Pour le modèle opérationnel de l’agent de validation, les coûts supplémentaires de la génération de LEI sont relativement faibles car l’émission et le renouvellement des LEI sont intégrés dans les processus d’intégration et de diligence saine existants. Dans de nombreux cas, les coûts seraient pris en charge par l’institution financière. Les coûts totaux d’émission des LEI diminueraient également dans ce modèle, quoique dans une moindre mesure que lorsque le registre des sociétés est impliqué.
Loi sur les paiements
Enfin, la législation sur les paiements peut être également mise à profit. L’utilisation du LEI pour identifier le donneur d’ordre et le bénéficiaire des paiements répond parfaitement à la volonté d’améliorer l’efficacité à travers l’application des normes internationales. La transition mondiale vers la norme de messagerie financière ISO 20022 faciliterait également l’intégration car le LEI est déjà une norme d’identité reconnue dans le cadre de l'ISO 20022. Comme expliqué dans la partie consacrée à la lutte contre le blanchiment d’argent, l’intégration du LEI dans les paiements implique d’avoir recours aux institutions financières pour faciliter l’obtention et la conservation des LEI pour leur clientèle.
La mise en place d’un identifiant mondial est plus que jamais nécessaire et accélérée par la numérisation des économies mondiales. Les entreprises et les consommateurs du monde entier bénéficieront de toute initiative concertée et coordonnée visant à instaurer une norme mondiale et non-exclusive qui valide l’identité des entités avec lesquelles ils font des affaires,
dans le cadre des échanges commerciaux transfrontaliers, mais aussi dans le cadre des achats, des paiements sur Internet, de la facturation et d’autres activités connexes.
La généralisation du LEI, à commencer par la délégation de l’émission à toutes les entités, permettrait aux entreprises d’avoir une meilleure visibilité sur les investisseurs internationaux dans d’autres juridictions, à un coût minime. Elle permettrait également une amélioration de la sécurité pour le commerce en ligne et toutes les transactions électroniques.

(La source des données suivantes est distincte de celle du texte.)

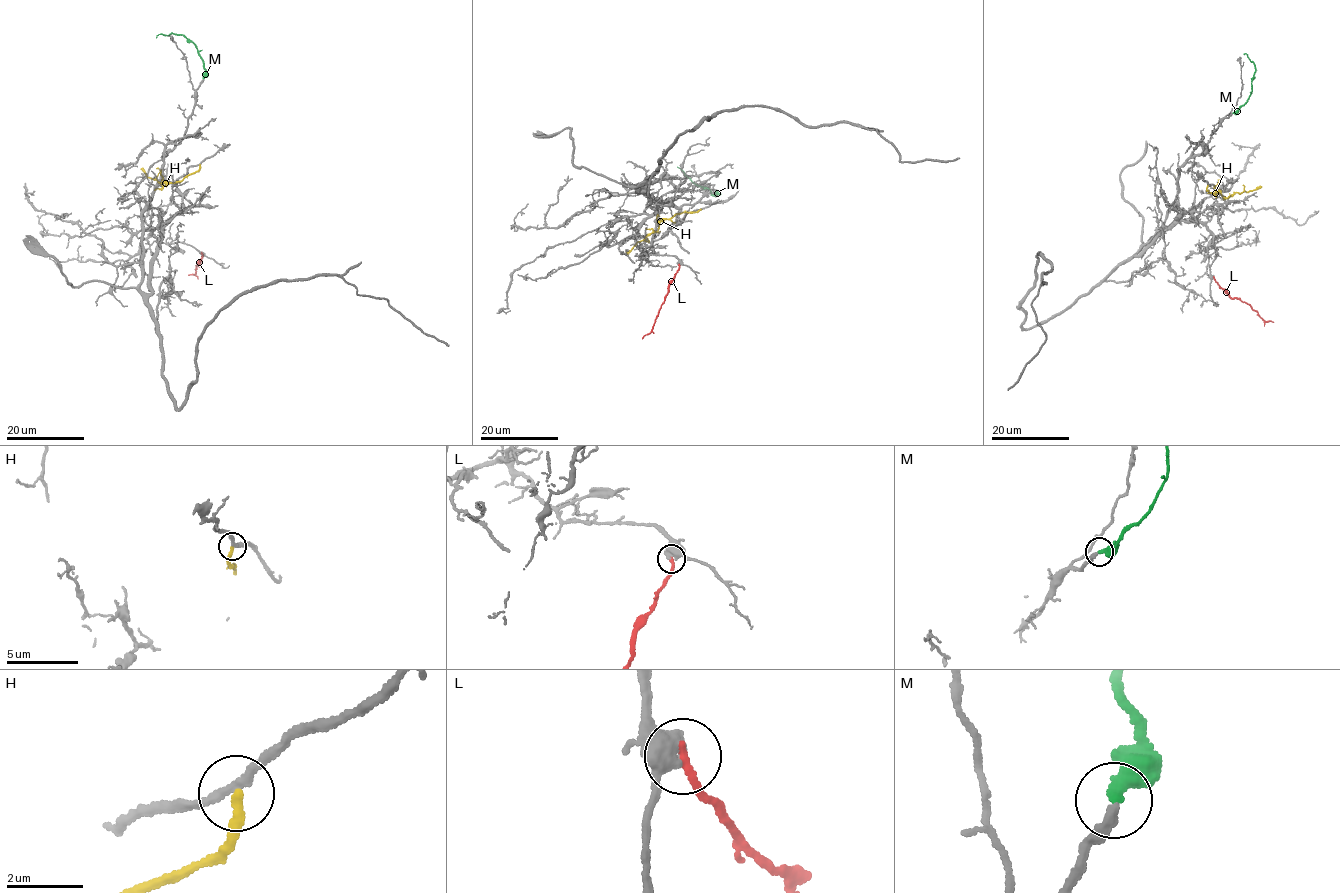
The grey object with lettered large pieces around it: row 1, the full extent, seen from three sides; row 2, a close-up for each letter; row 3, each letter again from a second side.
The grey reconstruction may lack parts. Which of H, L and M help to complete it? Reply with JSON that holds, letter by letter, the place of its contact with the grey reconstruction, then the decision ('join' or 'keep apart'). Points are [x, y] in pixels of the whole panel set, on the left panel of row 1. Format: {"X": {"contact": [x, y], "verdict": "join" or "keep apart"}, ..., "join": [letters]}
{"H": {"contact": [200, 164], "verdict": "keep apart"}, "L": {"contact": [201, 253], "verdict": "keep apart"}, "M": {"contact": [203, 78], "verdict": "join"}, "join": ["M"]}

C’est une opportunité unique. Comme l’explique le CERS, « un large consensus international a déjà été atteint concernant le LEI, lui conférant un avantage significatif sur d’autres identifiants d’entité régionaux et internationaux utilisés dans le monde. » De plus, le Global LEI System est le seul système cautionné réglementaire, ouvert et commercialement neutre, capable d’instaurer une confiance numérisée entre toutes les entités juridiques du monde entier. Il a été érigé au rang de bien public et la GLEIF continuera à favoriser son adoption et son utilisation par le plus grand nombre d’entités juridiques possible à travers le monde.